Your goal: Return the lines from the one containing "[140, 305, 170, 371]" up to and including the one containing "the chair is wooden" as a JSON list of strings, one string per line, with any blank lines left out.
********
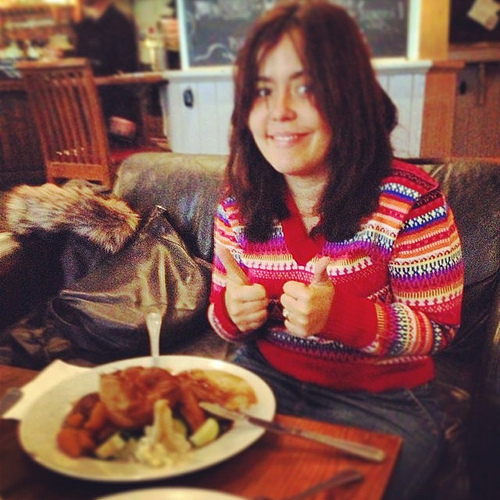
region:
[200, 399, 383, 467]
this is a knife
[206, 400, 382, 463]
the knife is metallic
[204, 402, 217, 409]
the knife is shiny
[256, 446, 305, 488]
this is a table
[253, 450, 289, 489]
the table is wooden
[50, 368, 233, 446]
this is some food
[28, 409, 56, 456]
this is a plate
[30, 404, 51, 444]
the plate is white in color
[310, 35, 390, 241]
the hair is long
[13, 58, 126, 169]
this is a chair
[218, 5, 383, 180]
the head of a woman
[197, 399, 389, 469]
a metal knife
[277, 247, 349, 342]
the hand of the woman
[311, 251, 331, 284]
the thumb of the woman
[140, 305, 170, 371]
the handle of a fork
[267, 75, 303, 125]
the nose of the woman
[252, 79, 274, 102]
the eye of the woman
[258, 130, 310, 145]
the mouth of the woman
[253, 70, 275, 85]
the eyebrow of a woman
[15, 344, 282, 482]
a white plate of food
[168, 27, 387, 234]
a woman with brown hair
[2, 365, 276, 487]
a plate of food on a table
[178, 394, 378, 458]
a silver knife on a plate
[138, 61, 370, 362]
a girl giving the thumbs up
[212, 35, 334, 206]
a girl smiling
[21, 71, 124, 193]
a wooden brown chair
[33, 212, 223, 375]
a purse on a couch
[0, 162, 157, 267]
a jacket with fur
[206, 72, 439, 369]
a girl wearing a multicolored sweater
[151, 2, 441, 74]
a black chalk board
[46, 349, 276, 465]
this is a chicken dinner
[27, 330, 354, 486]
dinner is on the table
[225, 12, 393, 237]
the woman is happy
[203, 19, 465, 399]
the women has two thumbs up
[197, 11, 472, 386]
the girl has a red sweater on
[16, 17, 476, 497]
she is in a restaurant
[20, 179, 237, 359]
the jacket is black with fur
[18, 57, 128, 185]
the chair is wooden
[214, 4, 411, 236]
the woman has brown hair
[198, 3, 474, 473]
the woman is wearing jeans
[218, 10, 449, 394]
this is a lady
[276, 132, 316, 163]
the lady has alight skin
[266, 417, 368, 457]
this is a knife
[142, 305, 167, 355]
this is a spoon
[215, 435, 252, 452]
this is a plate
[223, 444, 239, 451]
the plate is white in color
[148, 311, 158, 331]
the spoon is metallic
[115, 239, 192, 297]
this is a handbag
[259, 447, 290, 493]
this is the table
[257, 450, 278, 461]
the table is wooden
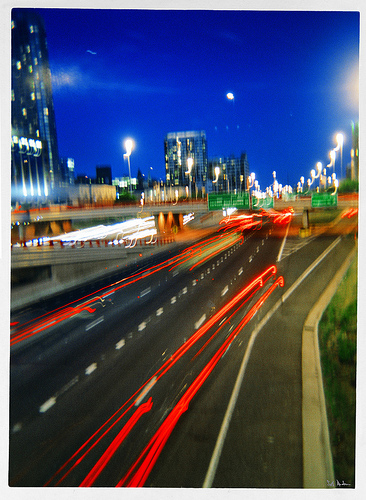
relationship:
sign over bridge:
[202, 188, 251, 209] [18, 202, 359, 242]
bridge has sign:
[18, 202, 359, 242] [202, 188, 251, 209]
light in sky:
[8, 9, 359, 489] [47, 30, 161, 162]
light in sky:
[8, 9, 359, 489] [43, 5, 341, 132]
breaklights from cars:
[152, 329, 224, 426] [275, 271, 288, 290]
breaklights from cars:
[152, 329, 224, 426] [268, 261, 277, 274]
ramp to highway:
[10, 233, 180, 310] [8, 194, 360, 490]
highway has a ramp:
[8, 194, 360, 490] [10, 233, 180, 310]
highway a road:
[17, 214, 360, 492] [109, 271, 299, 485]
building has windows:
[165, 133, 211, 194] [12, 57, 44, 132]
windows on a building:
[12, 57, 44, 132] [165, 133, 211, 194]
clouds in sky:
[45, 9, 360, 190] [43, 5, 341, 132]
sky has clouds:
[42, 11, 360, 193] [43, 61, 101, 99]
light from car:
[117, 275, 285, 491] [265, 259, 278, 277]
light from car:
[117, 275, 285, 491] [274, 268, 288, 286]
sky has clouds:
[42, 11, 360, 193] [50, 71, 171, 96]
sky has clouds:
[42, 11, 360, 193] [73, 73, 149, 96]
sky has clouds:
[53, 11, 349, 116] [48, 61, 109, 106]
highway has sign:
[8, 194, 360, 490] [307, 187, 339, 212]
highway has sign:
[8, 194, 360, 490] [254, 192, 278, 211]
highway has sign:
[8, 194, 360, 490] [204, 188, 254, 212]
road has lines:
[60, 210, 364, 477] [47, 284, 156, 415]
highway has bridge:
[8, 194, 360, 490] [12, 194, 364, 245]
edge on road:
[299, 241, 356, 488] [12, 219, 306, 488]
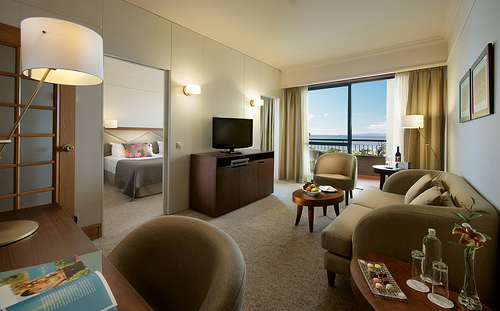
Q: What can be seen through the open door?
A: Bed.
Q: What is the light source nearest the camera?
A: Lamp.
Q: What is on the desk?
A: Magazine.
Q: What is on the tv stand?
A: Tv.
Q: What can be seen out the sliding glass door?
A: Ocean.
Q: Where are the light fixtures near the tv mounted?
A: Wall.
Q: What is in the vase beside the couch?
A: Flower.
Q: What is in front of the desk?
A: Chair.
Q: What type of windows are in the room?
A: Sliding door.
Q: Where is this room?
A: Hotel.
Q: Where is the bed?
A: In the bedroom.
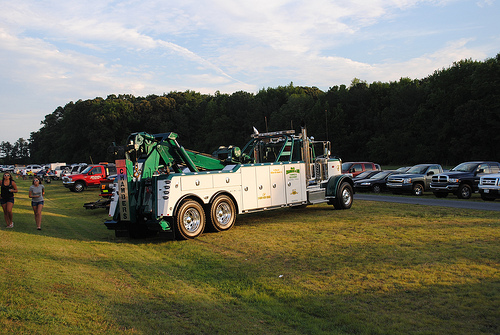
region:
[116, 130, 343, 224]
gren and white tow truck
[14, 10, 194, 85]
white clouds against blue sky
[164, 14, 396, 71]
white clouds against blue sky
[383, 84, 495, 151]
green trees near parking lot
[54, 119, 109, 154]
green trees near parking lot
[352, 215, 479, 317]
short green and brown grass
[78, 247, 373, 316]
short green and brown grass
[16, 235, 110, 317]
short green and brown grass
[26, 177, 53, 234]
young woman running on grass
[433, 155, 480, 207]
black truck parked in lot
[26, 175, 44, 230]
a girl jogging in the grass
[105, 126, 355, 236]
a heavy duty tow truck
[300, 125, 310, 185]
the tow trucks exhaust pipe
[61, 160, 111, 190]
a red emergency vehicle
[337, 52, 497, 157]
a thick forest behind the parked vehicle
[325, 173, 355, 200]
the green fender of the tow truck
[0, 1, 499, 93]
blue sky with white clouds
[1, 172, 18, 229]
a girl wearing black short and top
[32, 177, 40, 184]
a girl wearing white framed sunglasses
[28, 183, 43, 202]
the girl is wearing a grey t-shirt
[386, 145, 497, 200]
There are multiple trucks parked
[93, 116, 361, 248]
Huge tow truck parked on the grass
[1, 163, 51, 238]
Two women walking on the grass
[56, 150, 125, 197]
Red truck with white letters on the door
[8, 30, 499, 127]
Many trees on the background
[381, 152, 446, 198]
Grey truck on the side of the road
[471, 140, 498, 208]
White SUV parked on the side of the road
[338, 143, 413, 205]
Cars parked between trucks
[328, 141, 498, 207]
Vehicles parked parallel to each other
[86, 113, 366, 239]
Big white and green truck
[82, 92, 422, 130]
the forest is dark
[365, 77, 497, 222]
the forest is dark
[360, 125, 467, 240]
the forest is dark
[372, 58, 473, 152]
the forest is dark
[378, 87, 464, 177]
the forest is dark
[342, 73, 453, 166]
the forest is dark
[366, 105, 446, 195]
the forest is dark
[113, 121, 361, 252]
a tow truck in a field.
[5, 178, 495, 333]
a field of lush green grass.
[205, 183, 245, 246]
a wheel on a truck.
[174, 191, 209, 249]
the wheel on the back of a truck.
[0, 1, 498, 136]
a cloudy blue sky.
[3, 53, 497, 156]
a forest of green trees.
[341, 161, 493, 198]
a parking lot filled with cars.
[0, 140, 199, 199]
a parking lot of cars.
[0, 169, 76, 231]
a couple of people wlaking on grass.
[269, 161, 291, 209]
a storage compartment on a truck.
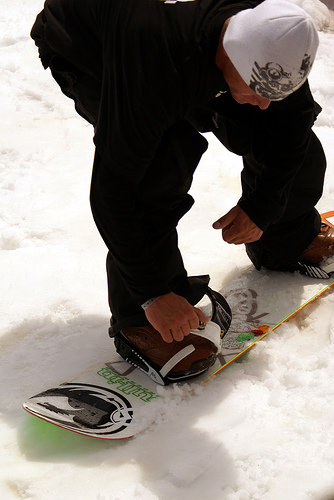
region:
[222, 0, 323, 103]
The beanie of the snowboarder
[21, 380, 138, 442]
The circular sticker on the end of the board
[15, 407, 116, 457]
The green reflection on the snow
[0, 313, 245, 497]
The snowboarder's shadow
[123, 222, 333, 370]
The snowboarder's brown boots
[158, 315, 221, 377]
The white straps on the bindings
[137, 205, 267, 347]
The snowboarder's hands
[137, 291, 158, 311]
The white bracelet on snowboarder's right wrist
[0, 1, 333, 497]
Snow covering the ground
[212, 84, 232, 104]
Zipper on the snowboarder's jacket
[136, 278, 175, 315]
the bracelet is gray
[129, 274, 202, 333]
the man is wearing a bracelet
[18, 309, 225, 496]
the shadow is on the ground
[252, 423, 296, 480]
the snow is white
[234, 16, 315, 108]
the cap is white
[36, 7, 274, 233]
the man is wearing jacket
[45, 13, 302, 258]
the man is wearing pants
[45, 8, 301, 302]
the jacket is black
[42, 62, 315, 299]
the pants is black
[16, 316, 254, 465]
the snow board is printed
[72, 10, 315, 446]
snowboarder adjusting strap around foot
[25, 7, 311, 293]
snowboarder deeply bending over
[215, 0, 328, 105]
knit hat with black graphics in front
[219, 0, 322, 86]
hat seams radiating outward from center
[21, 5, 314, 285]
snowboarder wearing black outfit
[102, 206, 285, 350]
snowboarder with bare hands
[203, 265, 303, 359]
light snow on top of board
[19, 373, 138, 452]
swirl and arrow around black and grey image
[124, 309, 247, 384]
thin and thick white straps above shoe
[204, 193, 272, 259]
thumb straight next to closed hand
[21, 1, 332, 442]
a man on a snowboard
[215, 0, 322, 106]
man wears a white beanie hat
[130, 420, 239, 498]
shadow of a mans head in the snow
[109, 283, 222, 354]
man is adjusting a buckle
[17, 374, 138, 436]
black and white design on a snowboard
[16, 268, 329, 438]
orange edge on a snowboard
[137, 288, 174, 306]
band around right wrist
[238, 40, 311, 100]
black and white design on beanie hat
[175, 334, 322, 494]
tracks and holes in the snow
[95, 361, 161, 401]
green design on snowboard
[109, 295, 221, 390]
brown shoes on the snowboard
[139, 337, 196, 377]
white straps on the snowboard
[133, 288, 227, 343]
man's hand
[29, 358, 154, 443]
design on the snowboard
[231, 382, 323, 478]
white snow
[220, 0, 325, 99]
white hat on the man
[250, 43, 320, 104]
design on the white hat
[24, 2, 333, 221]
man is wearing a black jacket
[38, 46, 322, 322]
man wearing black pants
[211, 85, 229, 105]
silver zipper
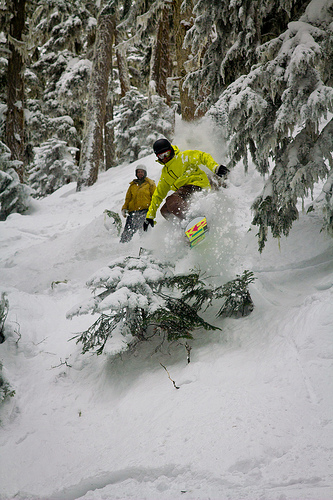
********
Result for this task:
[
  "[140, 305, 170, 371]",
  "the handle of a fork",
  "[267, 75, 303, 125]",
  "the nose of the woman",
  "[252, 79, 274, 102]",
  "the eye of the woman",
  "[258, 130, 310, 145]",
  "the mouth of the woman",
  "[253, 70, 275, 85]",
  "the eyebrow of a woman",
  "[15, 344, 282, 482]",
  "a white plate of food",
  "[168, 27, 387, 234]",
  "a woman with brown hair",
  "[2, 365, 276, 487]",
  "a plate of food on a table",
  "[178, 394, 378, 458]",
  "a silver knife on a plate",
  "[138, 61, 370, 362]",
  "a girl giving the thumbs up",
  "[212, 35, 334, 206]",
  "a girl smiling",
  "[21, 71, 124, 193]",
  "a wooden brown chair",
  "[33, 212, 223, 375]",
  "a purse on a couch",
  "[0, 162, 157, 267]",
  "a jacket with fur",
  "[206, 72, 439, 369]",
  "a girl wearing a multicolored sweater",
  "[151, 2, 441, 74]",
  "a black chalk board",
  "[46, 349, 276, 465]",
  "this is a chicken dinner",
  "[27, 330, 354, 486]",
  "dinner is on the table",
  "[225, 12, 393, 237]",
  "the woman is happy",
  "[203, 19, 465, 399]",
  "the women has two thumbs up",
  "[197, 11, 472, 386]",
  "the girl has a red sweater on",
  "[16, 17, 476, 497]",
  "she is in a restaurant",
  "[20, 179, 237, 359]",
  "the jacket is black with fur",
  "[18, 57, 128, 185]",
  "the chair is wooden"
]